== Input material ==
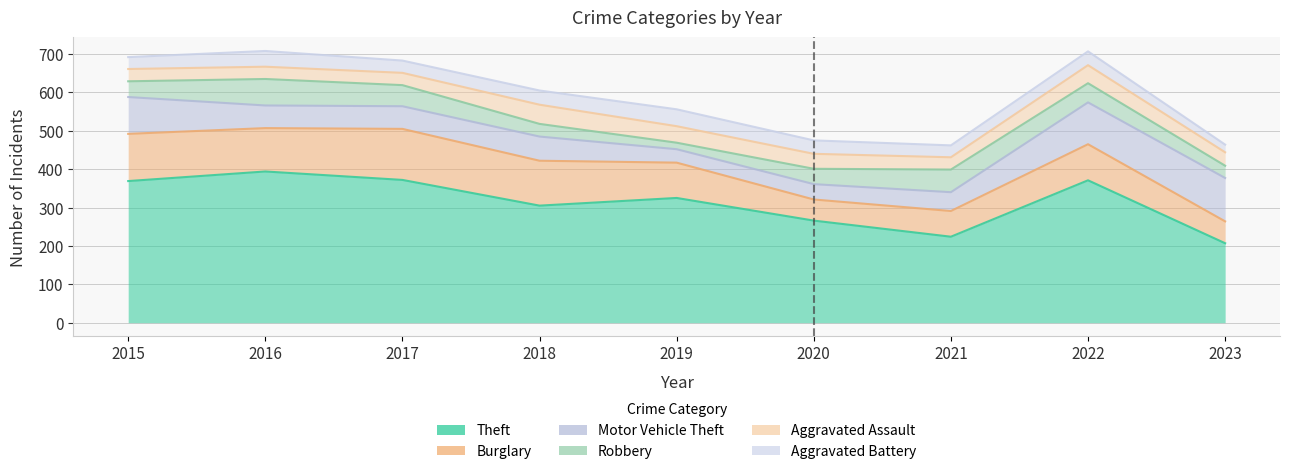

Which series has the largest total across all categories?

Theft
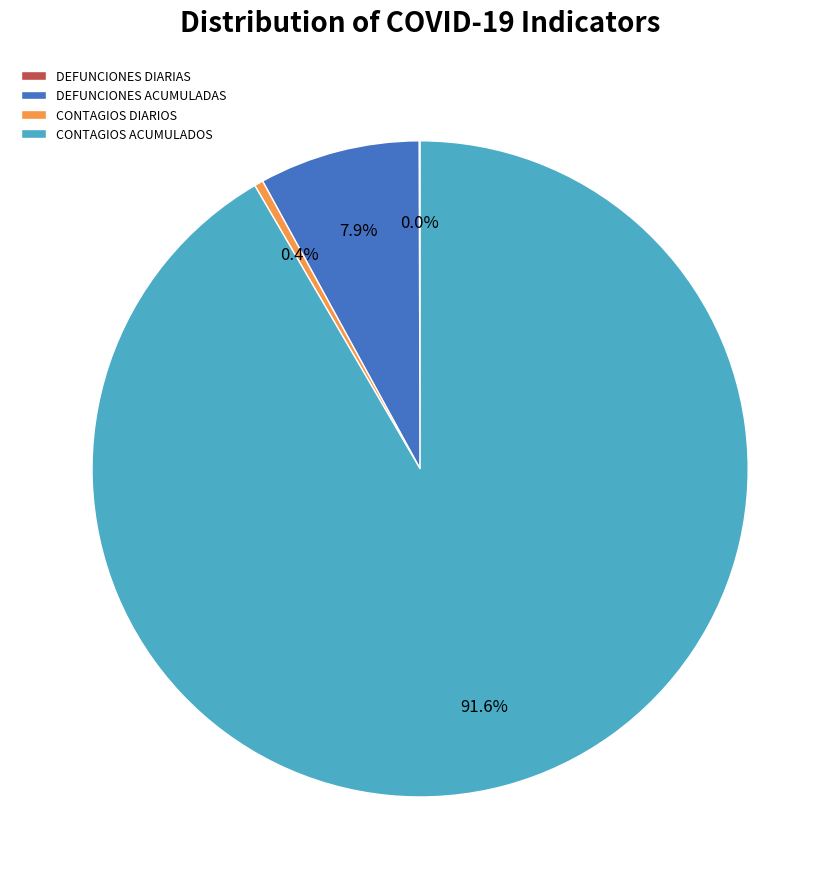

Which slice is the largest?

CONTAGIOS ACUMULADOS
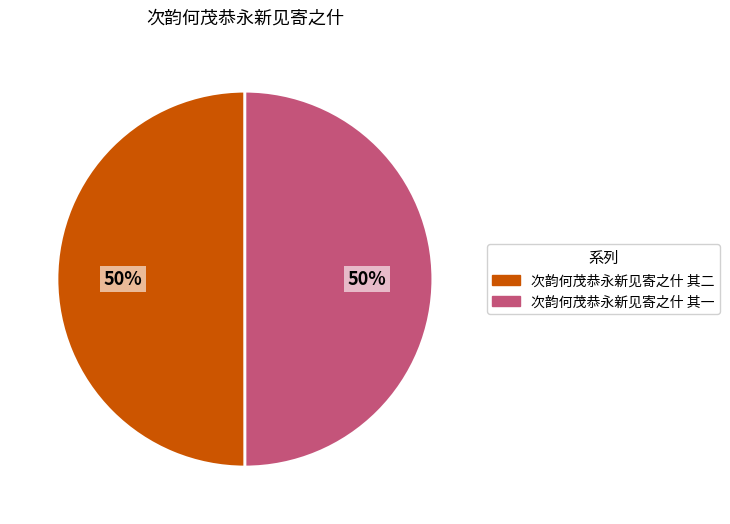

To the nearest percent, what is the average slice percentage?

50%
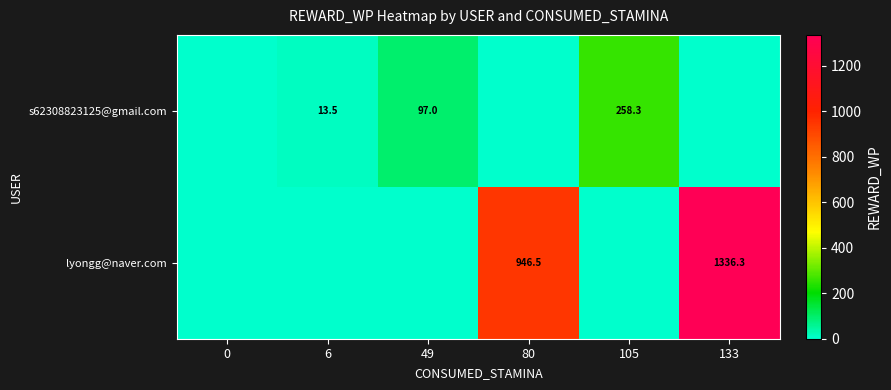

What is the difference between the lyongg@naver.com values at 80 and 133?

389.8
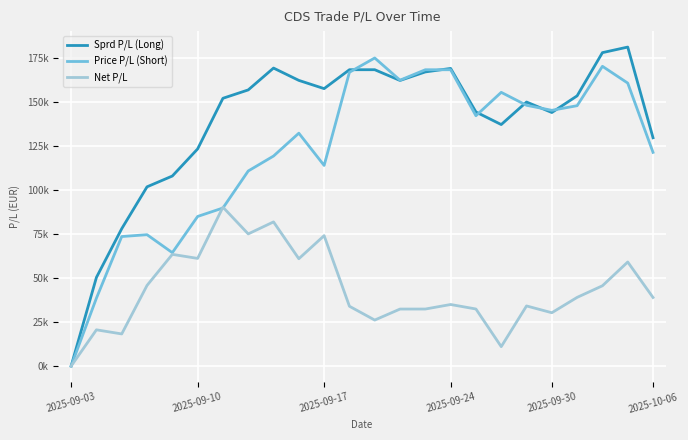

Rank the series by their maximum value, from highest to lowest.

Sprd P/L (Long), Price P/L (Short), Net P/L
===
**Task instructions**
Convert the material above into a JSON list of strings, one string per line, omitting blank lines and the pictures.

**Written solution**
[
  "Which series has the largest total across all categories?",
  "Theft",
  "Which slice is the largest?",
  "CONTAGIOS ACUMULADOS",
  "To the nearest percent, what is the average slice percentage?",
  "50%",
  "What is the difference between the lyongg@naver.com values at 80 and 133?",
  "389.8",
  "Rank the series by their maximum value, from highest to lowest.",
  "Sprd P/L (Long), Price P/L (Short), Net P/L"
]